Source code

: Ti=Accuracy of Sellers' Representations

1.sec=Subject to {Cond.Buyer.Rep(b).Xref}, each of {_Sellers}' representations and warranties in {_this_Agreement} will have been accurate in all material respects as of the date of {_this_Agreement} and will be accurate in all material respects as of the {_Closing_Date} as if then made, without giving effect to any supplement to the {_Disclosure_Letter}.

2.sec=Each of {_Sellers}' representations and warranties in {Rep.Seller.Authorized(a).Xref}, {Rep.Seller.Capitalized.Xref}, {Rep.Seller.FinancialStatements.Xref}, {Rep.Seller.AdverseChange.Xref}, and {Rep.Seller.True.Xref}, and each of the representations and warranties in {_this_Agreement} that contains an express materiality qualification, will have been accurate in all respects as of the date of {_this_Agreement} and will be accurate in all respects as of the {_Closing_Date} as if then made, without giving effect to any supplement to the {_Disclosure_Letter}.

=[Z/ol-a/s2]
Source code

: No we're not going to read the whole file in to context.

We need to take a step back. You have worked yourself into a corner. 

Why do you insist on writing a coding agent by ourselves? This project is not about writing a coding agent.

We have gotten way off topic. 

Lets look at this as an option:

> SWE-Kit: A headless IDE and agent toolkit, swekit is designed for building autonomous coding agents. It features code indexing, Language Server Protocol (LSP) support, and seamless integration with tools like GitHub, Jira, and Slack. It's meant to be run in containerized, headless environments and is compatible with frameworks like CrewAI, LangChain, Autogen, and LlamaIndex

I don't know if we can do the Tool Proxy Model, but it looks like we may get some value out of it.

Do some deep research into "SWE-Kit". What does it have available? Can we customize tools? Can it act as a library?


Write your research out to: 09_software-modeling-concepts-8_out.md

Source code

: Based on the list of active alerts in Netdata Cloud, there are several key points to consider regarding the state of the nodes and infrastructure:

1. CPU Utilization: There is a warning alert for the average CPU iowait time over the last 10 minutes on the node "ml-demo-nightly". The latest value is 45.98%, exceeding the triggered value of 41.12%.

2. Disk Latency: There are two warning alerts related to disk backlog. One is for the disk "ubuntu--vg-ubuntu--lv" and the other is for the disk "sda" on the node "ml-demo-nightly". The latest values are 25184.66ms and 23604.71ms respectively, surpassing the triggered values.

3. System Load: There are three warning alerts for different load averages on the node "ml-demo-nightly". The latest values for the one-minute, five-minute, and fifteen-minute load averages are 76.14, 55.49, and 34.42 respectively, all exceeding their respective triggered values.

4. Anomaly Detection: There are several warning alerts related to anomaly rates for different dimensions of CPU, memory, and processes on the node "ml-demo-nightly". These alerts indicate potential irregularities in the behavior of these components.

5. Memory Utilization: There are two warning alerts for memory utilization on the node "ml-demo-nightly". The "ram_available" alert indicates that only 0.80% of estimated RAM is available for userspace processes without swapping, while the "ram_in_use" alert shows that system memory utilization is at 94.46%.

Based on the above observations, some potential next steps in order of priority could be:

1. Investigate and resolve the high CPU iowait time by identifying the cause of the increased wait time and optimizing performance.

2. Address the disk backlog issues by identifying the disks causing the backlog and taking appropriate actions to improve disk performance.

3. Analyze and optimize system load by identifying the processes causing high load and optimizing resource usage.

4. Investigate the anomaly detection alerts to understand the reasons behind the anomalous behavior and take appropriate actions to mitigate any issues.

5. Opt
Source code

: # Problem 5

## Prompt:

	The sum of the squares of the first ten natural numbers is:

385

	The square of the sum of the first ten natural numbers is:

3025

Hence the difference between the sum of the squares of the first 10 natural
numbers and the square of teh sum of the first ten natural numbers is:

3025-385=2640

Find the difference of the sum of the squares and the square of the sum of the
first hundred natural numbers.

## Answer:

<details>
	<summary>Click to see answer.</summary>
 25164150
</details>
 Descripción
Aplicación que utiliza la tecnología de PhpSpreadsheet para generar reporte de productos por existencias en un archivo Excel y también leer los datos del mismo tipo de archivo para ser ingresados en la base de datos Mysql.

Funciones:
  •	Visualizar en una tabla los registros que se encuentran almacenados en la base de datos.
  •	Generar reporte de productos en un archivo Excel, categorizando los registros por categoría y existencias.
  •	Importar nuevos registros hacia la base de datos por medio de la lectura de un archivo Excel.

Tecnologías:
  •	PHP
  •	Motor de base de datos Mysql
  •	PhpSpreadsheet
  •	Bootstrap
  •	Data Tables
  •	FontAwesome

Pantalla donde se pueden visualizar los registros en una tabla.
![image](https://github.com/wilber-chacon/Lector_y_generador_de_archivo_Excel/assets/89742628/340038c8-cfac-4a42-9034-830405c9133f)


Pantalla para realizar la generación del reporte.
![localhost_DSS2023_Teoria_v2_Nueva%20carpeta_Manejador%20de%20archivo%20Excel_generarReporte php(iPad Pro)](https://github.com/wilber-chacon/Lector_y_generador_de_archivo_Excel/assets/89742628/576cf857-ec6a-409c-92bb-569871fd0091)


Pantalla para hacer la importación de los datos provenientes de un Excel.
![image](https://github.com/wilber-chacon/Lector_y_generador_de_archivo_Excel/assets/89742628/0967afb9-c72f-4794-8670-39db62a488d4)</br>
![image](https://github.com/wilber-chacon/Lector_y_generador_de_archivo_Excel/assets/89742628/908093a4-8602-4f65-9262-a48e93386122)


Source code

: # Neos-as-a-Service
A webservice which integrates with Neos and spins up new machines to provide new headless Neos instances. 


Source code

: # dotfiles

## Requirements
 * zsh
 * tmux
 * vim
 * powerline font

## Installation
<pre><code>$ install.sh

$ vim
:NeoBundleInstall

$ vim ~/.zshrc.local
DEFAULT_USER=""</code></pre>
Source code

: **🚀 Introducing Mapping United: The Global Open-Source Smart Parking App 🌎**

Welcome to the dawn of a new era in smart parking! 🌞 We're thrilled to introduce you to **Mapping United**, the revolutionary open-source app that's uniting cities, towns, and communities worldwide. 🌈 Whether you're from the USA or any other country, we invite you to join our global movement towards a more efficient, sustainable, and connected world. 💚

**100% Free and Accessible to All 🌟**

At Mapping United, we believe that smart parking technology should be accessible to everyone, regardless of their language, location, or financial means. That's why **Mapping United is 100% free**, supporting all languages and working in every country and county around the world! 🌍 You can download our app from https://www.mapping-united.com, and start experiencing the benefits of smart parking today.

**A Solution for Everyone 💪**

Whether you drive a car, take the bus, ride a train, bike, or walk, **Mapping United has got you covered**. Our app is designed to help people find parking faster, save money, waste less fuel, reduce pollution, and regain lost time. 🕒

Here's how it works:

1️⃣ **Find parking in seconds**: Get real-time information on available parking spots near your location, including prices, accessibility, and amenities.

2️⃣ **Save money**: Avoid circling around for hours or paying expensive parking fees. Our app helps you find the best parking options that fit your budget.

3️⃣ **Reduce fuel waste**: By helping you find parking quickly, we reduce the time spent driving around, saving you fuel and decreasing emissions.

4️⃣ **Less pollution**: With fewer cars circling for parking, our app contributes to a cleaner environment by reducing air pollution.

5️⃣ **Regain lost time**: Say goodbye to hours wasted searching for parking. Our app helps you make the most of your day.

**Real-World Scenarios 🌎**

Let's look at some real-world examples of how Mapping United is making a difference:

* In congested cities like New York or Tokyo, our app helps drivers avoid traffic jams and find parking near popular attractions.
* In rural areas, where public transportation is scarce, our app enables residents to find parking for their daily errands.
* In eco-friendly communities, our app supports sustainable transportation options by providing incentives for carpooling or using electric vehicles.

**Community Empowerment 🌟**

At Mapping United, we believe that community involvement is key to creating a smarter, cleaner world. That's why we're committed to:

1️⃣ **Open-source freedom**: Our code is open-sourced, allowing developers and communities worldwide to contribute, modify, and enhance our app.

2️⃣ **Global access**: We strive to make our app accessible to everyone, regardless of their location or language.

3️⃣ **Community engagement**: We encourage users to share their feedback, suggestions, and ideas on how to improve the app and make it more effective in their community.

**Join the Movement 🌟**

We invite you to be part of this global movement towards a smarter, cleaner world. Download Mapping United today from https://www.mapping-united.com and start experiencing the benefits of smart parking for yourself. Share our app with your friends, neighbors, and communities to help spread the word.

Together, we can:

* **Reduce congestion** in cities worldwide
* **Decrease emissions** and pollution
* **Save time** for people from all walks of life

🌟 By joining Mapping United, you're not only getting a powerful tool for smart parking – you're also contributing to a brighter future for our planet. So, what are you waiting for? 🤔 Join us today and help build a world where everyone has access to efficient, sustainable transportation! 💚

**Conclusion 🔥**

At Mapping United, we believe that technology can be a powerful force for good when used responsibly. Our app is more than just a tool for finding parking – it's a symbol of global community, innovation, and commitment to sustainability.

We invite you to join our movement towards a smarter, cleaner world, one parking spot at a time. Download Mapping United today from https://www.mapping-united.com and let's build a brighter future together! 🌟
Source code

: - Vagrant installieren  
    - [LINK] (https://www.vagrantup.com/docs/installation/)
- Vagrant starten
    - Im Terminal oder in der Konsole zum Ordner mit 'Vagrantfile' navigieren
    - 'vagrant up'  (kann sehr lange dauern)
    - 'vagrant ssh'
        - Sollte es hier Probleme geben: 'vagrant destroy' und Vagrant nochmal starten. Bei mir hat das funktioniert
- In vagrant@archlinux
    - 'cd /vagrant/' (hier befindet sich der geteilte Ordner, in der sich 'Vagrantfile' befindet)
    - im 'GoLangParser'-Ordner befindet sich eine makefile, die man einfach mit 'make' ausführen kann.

┄┄┄┄┄┄┄┄┄┄

> **Your task**:
Within the listing above, give again exactly every line from the line with "Aplicación que utiliza" through the line with "Parking App 🌎**", both included, and no other line.

> **Result of this task**:
Aplicación que utiliza la tecnología de PhpSpreadsheet para generar reporte de productos por existencias en un archivo Excel y también leer los datos del mismo tipo de archivo para ser ingresados en la base de datos Mysql.

Funciones:
  •	Visualizar en una tabla los registros que se encuentran almacenados en la base de datos.
  •	Generar reporte de productos en un archivo Excel, categorizando los registros por categoría y existencias.
  •	Importar nuevos registros hacia la base de datos por medio de la lectura de un archivo Excel.

Tecnologías:
  •	PHP
  •	Motor de base de datos Mysql
  •	PhpSpreadsheet
  •	Bootstrap
  •	Data Tables
  •	FontAwesome

Pantalla donde se pueden visualizar los registros en una tabla.
![image](https://github.com/wilber-chacon/Lector_y_generador_de_archivo_Excel/assets/89742628/340038c8-cfac-4a42-9034-830405c9133f)


Pantalla para realizar la generación del reporte.
![localhost_DSS2023_Teoria_v2_Nueva%20carpeta_Manejador%20de%20archivo%20Excel_generarReporte php(iPad Pro)](https://github.com/wilber-chacon/Lector_y_generador_de_archivo_Excel/assets/89742628/576cf857-ec6a-409c-92bb-569871fd0091)


Pantalla para hacer la importación de los datos provenientes de un Excel.
![image](https://github.com/wilber-chacon/Lector_y_generador_de_archivo_Excel/assets/89742628/0967afb9-c72f-4794-8670-39db62a488d4)</br>
![image](https://github.com/wilber-chacon/Lector_y_generador_de_archivo_Excel/assets/89742628/908093a4-8602-4f65-9262-a48e93386122)


Source code

: # Neos-as-a-Service
A webservice which integrates with Neos and spins up new machines to provide new headless Neos instances. 


Source code

: # dotfiles

## Requirements
 * zsh
 * tmux
 * vim
 * powerline font

## Installation
<pre><code>$ install.sh

$ vim
:NeoBundleInstall

$ vim ~/.zshrc.local
DEFAULT_USER=""</code></pre>
Source code

: **🚀 Introducing Mapping United: The Global Open-Source Smart Parking App 🌎**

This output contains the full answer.